The
anticonvulsant activity of competitive 2,3-dihydroxy-6-nitro-7-sulfamoyl-benzo (F)-
quinoxaline (
NBQX) and noncompetitive 2,3-benzodiazepines and
tetrahydroisoquinolines (THIQs)
AMPA/
kainate receptor antagonists, was tested in different experimental seizure models and compared with
diazepam, a conventional
antiepileptic drug acting on GABAergic neurotransmission. In particular, the compounds were evaluated against audiogenic and maximal electroshock
seizures (MES) test and pentetrazol (PTZ)

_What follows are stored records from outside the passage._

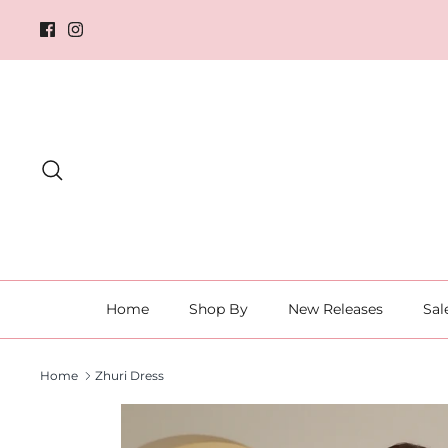
Skip
to
content
Search
Home
Shop By
New Releases
Sal
Home
Zhuri Dress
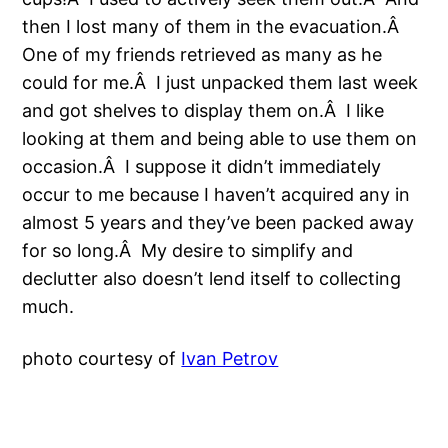
then I lost many of them in the evacuation.Â
One of my friends retrieved as many as he
could for me.Â I just unpacked them last week
and got shelves to display them on.Â I like
looking at them and being able to use them on
occasion.Â I suppose it didn’t immediately
occur to me because I haven’t acquired any in
almost 5 years and they’ve been packed away
for so long.Â My desire to simplify and
declutter also doesn’t lend itself to collecting
much.
photo courtesy of
Ivan Petrov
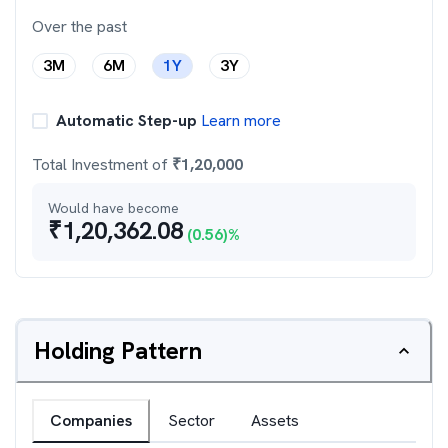
Over the past
3M
6M
1Y
3Y
Automatic Step-up
Learn more
Total Investment of
₹
1,20,000
Would have become
₹
1,20,362.08
(
0.56
)%
Holding Pattern
Companies
Sector
Assets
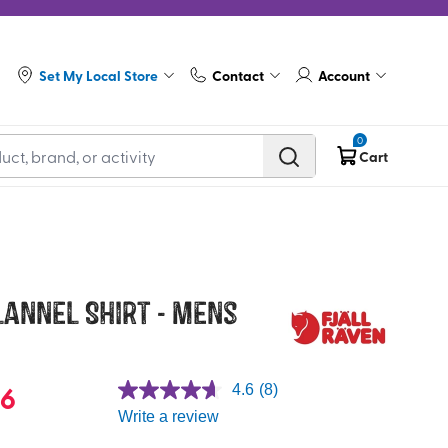
Set My Local Store
Contact
Account
0
Cart
lannel Shirt - Mens
96
4.6
(8)
Write a review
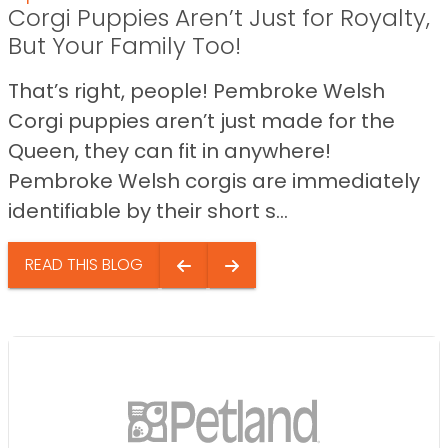
Corgi Puppies Aren’t Just for Royalty,
But Your Family Too!
That’s right, people! Pembroke Welsh
Corgi puppies aren’t just made for the
Queen, they can fit in anywhere!
Pembroke Welsh corgis are immediately
identifiable by their short s...
READ THIS BLOG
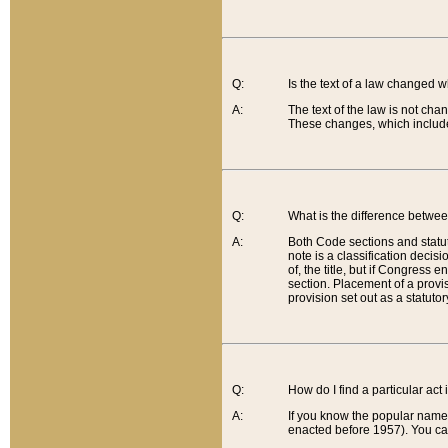
Q:
Is the text of a law changed 
A:
The text of the law is not cha
These changes, which include
Q:
What is the difference betwee
A:
Both Code sections and statuto
note is a classification decis
of, the title, but if Congress 
section. Placement of a provisi
provision set out as a statuto
Q:
How do I find a particular act
A:
If you know the popular name o
enacted before 1957). You can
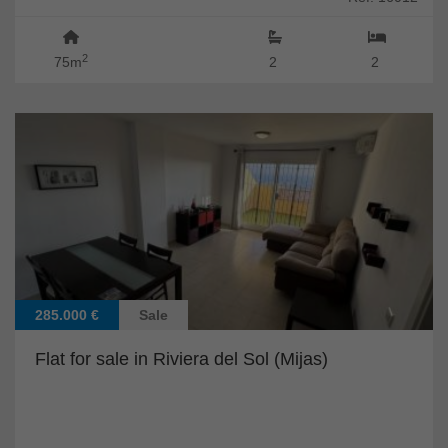
2
75m
2
2
285.000 €
Sale
Flat for sale in Riviera del Sol (Mijas)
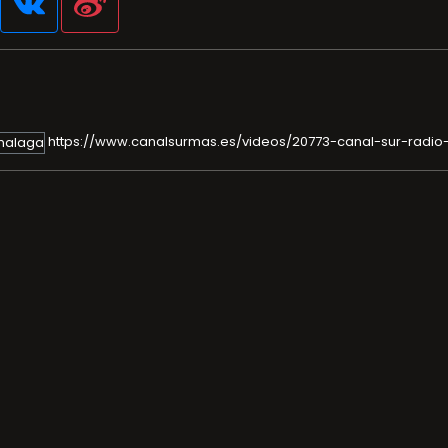
https://www.canalsurmas.es/videos/20773-canal-sur-radi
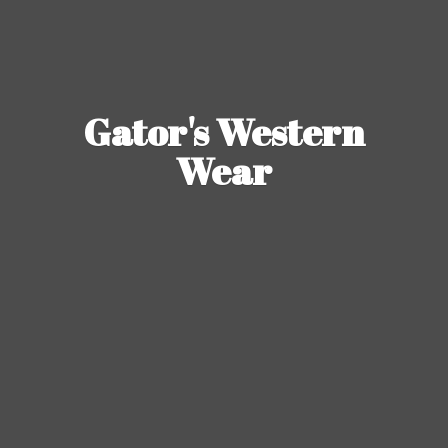
Gator's
Western
Wear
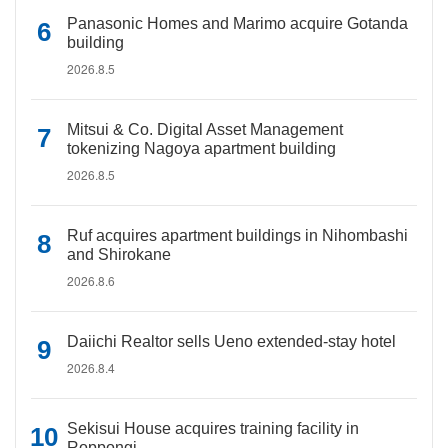
Panasonic Homes and Marimo acquire Gotanda
building
2026.8.5
Mitsui & Co. Digital Asset Management
tokenizing Nagoya apartment building
2026.8.5
Ruf acquires apartment buildings in Nihombashi
and Shirokane
2026.8.6
Daiichi Realtor sells Ueno extended-stay hotel
2026.8.4
Sekisui House acquires training facility in
Roppongi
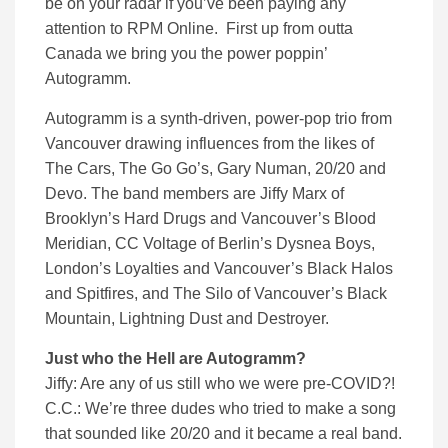
be on your radar if you’ve been paying any
attention to RPM Online. First up from outta
Canada we bring you the power poppin’
Autogramm.
Autogramm is a synth-driven, power-pop trio from
Vancouver drawing influences from the likes of
The Cars, The Go Go’s, Gary Numan, 20/20 and
Devo. The band members are Jiffy Marx of
Brooklyn’s Hard Drugs and Vancouver’s Blood
Meridian, CC Voltage of Berlin’s Dysnea Boys,
London’s Loyalties and Vancouver’s Black Halos
and Spitfires, and The Silo of Vancouver’s Black
Mountain, Lightning Dust and Destroyer.
Just who the Hell are Autogramm?
Jiffy: Are any of us still who we were pre-COVID?!
C.C.: We’re three dudes who tried to make a song
that sounded like 20/20 and it became a real band.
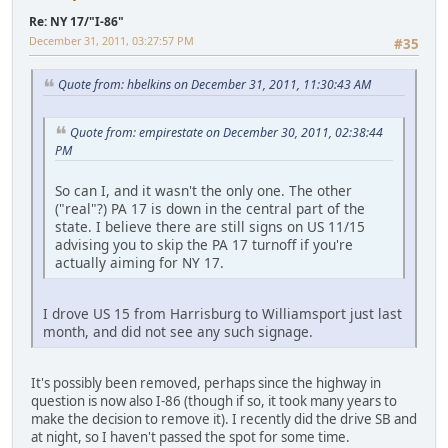
Re: NY 17/"I-86"
December 31, 2011, 03:27:57 PM
#35
Quote from: hbelkins on December 31, 2011, 11:30:43 AM
Quote from: empirestate on December 30, 2011, 02:38:44
PM
So can I, and it wasn't the only one. The other
("real"?) PA 17 is down in the central part of the
state. I believe there are still signs on US 11/15
advising you to skip the PA 17 turnoff if you're
actually aiming for NY 17.
I drove US 15 from Harrisburg to Williamsport just last
month, and did not see any such signage.
It's possibly been removed, perhaps since the highway in
question is now also I-86 (though if so, it took many years to
make the decision to remove it). I recently did the drive SB and
at night, so I haven't passed the spot for some time.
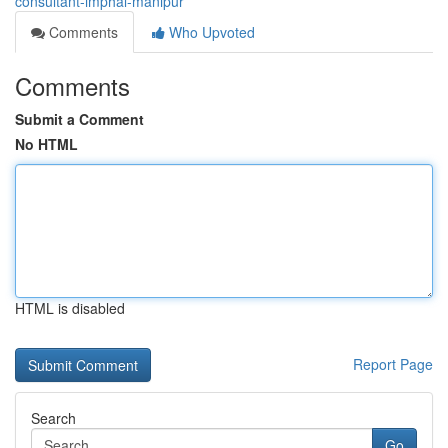
consultant-imphal-manipur
Comments
Who Upvoted
Comments
Submit a Comment
No HTML
HTML is disabled
Report Page
Search
Go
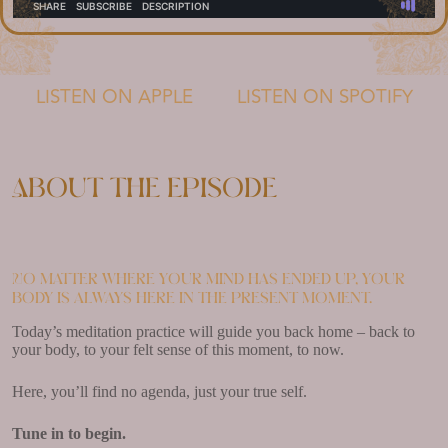
LISTEN ON APPLE
LISTEN ON SPOTIFY
About the episode
No matter where your mind has ended up, your
body is always here in the present moment.
Today’s meditation practice will guide you back home – back to
your body, to your felt sense of this moment, to now.
Here, you’ll find no agenda, just your true self.
Tune in to begin.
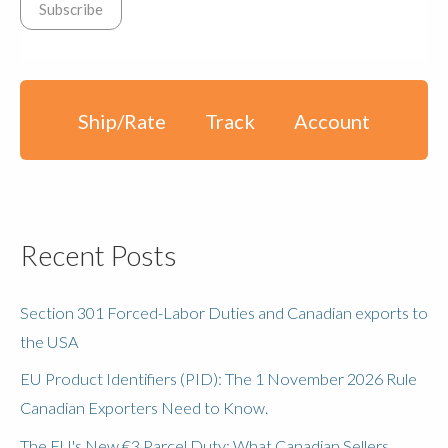
Ship/Rate
Track
Account
Recent Posts
Section 301 Forced-Labor Duties and Canadian exports to
the USA
EU Product Identifiers (PID): The 1 November 2026 Rule
Canadian Exporters Need to Know.
The EU's New €3 Parcel Duty: What Canadian Sellers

seizures model, and all of them showed protective action. In addition,
NBQX, 2,3-benzodiazepines and THIQs, but not
diazepam, were also protective against clonic and
tonic seizures and lethality induced by
kainate,
AMPA and ATPA, but were ineffective against
NMDA-induced
seizures. Only 2,3-benzodiazepines and some THIQs were able to affect 4-aminopyridine- and mercaptopropionic-
acid-induced
seizures. The duration of
anticonvulsant action of 33 micromol/kg of some 2,3-benzodiazepines and THIQs was also investigated in DBA/2 mice, a strain genetically susceptible to audiogenic
seizures, and it was observed that the derivative
THIQ-10c, possessing an acetyl group at the N-2 and a
chlorine atom on the C-1 phenyl ring, showed higher
anticonvulsant activity and longer-lasting protective effects.